A concept that sounds like a movie plot has become a reality. “A lot of times when I tell people that NASA is actually doing this mission, they kind of don’t believe it at first, maybe because it has been the thing of movies,” says Nancy Chabot, a planetary scientist at the Johns Hopkins University Applied Physics Laboratory. The DART spacecraft, short for Double Asteroid Redirection Test, was lifted from Vandenberg Space Force Base atop a SpaceX Falcon 9 rocket. The golf-cart-size spacecraft will travel to an asteroid that’s more than 6 million miles away and will ram into it. Scientists will then watch to see how the asteroid’s trajectory changes.

The asteroid that is being targeted by DART is not a threat to the planet now, and Chabot says that the mission won’t make it one either. “There is absolutely no way that the DART test is a threat to the Earth,” she says. The spacecraft will travel towards an asteroid called Didymos, which is about 2,500 feet across. Didymos is orbited by a smaller asteroid called Dimorphos, which is about 525 feet across and is the main target. The spacecraft will orient itself by aiming for the larger asteroid and will then detect and switch to the smaller asteroid in the final hour of its course. If all goes well, the spacecraft will slam head-on into Dimorphos in September 2022.

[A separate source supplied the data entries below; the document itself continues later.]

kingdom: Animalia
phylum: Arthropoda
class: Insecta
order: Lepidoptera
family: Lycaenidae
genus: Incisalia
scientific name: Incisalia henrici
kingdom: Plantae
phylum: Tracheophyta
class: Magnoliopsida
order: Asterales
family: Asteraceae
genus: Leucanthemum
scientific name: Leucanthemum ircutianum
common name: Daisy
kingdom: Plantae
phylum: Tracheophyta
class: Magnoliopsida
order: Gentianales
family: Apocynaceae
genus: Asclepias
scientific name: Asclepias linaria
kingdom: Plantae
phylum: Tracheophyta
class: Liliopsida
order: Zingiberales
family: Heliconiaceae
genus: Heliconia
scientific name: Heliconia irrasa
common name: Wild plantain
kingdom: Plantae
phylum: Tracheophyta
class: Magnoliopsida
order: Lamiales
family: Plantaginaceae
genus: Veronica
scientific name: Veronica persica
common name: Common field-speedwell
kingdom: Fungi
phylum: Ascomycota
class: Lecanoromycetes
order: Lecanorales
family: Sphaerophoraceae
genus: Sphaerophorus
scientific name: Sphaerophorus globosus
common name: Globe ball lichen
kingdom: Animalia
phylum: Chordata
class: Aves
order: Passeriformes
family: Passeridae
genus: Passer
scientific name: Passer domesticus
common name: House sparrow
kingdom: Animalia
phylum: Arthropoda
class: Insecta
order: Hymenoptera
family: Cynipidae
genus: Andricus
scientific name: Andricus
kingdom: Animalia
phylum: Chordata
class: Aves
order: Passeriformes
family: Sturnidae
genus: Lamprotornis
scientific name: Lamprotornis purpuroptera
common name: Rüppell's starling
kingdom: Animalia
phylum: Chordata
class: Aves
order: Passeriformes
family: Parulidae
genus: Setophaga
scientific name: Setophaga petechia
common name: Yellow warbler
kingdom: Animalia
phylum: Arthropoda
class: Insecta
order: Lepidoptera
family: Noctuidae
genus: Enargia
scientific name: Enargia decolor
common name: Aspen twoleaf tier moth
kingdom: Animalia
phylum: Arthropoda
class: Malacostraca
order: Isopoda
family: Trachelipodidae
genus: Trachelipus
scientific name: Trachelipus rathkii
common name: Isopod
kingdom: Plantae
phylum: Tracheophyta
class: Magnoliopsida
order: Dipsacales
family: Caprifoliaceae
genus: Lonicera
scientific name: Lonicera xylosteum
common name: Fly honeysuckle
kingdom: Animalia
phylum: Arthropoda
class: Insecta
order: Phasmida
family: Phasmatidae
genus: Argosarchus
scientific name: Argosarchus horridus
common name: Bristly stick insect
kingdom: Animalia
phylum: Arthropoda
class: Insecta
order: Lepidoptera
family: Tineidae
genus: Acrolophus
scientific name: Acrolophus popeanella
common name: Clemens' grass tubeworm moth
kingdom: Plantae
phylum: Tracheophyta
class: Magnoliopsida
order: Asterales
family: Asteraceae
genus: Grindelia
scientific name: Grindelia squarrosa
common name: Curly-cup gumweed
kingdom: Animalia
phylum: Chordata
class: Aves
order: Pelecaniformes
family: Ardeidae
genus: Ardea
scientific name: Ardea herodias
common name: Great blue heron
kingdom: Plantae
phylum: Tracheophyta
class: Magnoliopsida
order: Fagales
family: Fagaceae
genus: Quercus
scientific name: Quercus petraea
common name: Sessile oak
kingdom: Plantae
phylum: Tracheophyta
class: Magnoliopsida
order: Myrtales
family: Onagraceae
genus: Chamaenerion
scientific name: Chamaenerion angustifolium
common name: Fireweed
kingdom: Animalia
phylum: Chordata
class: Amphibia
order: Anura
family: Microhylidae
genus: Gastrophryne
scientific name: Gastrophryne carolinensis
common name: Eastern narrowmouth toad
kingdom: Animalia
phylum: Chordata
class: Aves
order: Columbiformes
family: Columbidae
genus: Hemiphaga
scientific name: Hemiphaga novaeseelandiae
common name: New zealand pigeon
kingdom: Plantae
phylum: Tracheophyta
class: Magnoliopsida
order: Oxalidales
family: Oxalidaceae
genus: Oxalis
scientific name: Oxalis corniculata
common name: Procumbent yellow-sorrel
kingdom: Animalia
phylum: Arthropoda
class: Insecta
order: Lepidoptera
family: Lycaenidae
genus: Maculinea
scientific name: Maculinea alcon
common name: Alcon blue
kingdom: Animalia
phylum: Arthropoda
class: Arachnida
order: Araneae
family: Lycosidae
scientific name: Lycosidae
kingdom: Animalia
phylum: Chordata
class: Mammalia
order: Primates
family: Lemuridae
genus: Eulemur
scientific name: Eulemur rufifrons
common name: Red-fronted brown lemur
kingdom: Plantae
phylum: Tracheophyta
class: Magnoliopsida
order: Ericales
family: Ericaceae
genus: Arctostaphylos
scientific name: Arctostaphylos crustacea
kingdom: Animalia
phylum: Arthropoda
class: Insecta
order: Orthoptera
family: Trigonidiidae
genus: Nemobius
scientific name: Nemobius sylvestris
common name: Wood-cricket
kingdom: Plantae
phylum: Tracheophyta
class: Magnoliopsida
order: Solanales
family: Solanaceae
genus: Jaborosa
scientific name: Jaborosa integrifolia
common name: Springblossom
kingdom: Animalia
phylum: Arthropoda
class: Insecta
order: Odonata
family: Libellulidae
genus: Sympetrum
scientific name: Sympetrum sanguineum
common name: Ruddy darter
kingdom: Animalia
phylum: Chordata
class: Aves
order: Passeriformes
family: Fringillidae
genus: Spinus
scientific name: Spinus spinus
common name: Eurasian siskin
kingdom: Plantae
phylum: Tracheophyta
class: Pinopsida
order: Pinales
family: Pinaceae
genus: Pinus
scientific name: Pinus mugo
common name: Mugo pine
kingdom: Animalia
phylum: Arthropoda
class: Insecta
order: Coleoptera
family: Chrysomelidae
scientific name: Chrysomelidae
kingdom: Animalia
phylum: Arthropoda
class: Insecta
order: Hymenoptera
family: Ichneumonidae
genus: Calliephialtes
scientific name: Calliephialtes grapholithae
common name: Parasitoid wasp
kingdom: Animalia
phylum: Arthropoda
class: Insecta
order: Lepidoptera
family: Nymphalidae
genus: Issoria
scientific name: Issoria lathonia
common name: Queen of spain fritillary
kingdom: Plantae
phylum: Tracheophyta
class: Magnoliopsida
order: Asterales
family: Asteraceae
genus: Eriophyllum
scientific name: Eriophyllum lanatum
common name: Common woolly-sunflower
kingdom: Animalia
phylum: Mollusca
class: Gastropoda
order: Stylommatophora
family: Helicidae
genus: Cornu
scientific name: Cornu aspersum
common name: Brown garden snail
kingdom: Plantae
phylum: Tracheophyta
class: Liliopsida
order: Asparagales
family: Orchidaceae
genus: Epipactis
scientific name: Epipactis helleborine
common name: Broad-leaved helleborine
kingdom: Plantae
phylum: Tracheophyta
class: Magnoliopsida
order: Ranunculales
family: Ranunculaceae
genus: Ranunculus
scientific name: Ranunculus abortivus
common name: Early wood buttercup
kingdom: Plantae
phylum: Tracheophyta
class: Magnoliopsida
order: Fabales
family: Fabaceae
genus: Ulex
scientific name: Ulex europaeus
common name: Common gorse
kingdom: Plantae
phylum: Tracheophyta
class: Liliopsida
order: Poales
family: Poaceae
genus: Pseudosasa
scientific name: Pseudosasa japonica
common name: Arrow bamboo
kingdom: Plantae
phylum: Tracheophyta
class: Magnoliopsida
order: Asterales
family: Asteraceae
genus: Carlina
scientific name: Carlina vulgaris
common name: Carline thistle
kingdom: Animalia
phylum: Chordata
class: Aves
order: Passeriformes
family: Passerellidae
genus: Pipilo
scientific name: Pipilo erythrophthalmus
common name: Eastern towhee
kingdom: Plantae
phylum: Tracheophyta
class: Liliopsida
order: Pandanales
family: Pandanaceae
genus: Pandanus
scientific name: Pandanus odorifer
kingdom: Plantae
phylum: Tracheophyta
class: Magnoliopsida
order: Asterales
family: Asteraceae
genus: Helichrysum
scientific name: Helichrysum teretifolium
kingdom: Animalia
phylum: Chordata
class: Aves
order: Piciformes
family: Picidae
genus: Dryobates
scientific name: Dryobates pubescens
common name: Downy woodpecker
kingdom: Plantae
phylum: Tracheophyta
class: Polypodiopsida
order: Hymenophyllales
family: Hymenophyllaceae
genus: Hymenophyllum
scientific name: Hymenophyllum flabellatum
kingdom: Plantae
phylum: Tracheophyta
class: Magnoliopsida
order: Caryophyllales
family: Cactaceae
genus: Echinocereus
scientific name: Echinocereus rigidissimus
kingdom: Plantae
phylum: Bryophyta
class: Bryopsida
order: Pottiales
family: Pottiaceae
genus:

The test isn’t meant to destroy the asteroid, its meant to alter its course. “This isn’t going to destroy the asteroid. It’s just going to give it a small nudge,” Chabot says. Dimorphos completes one orbit of Didymos every 11 hours, 55 minutes. DART’s goal is to crash into Dimorphos to slow it down and cause it to fall closer toward Didymos, which will shave off 10 minutes off its orbit. The change in the orbital period will be measured by telescopes on Earth and minimum change for the mission to be considered a success is 73 seconds. According to NASA, this is just the beginning of many planetary defense efforts.

In 2024 the European Space Agency is expected to launch a mission that will travel to the two asteroids to observe the crater on Dimorphos and determine the mass of the asteroid. The results will help NASA and other space agencies understand the possibilities of a “kinetic impact deflection” approach if an asteroid heads towards Earth in the future. After this test, NASA wants to try out other asteroid deflection techniques like the so called “gravity tractor” approach, which involves stationing a spacecraft near an asteroid to apply a small tug of gravity.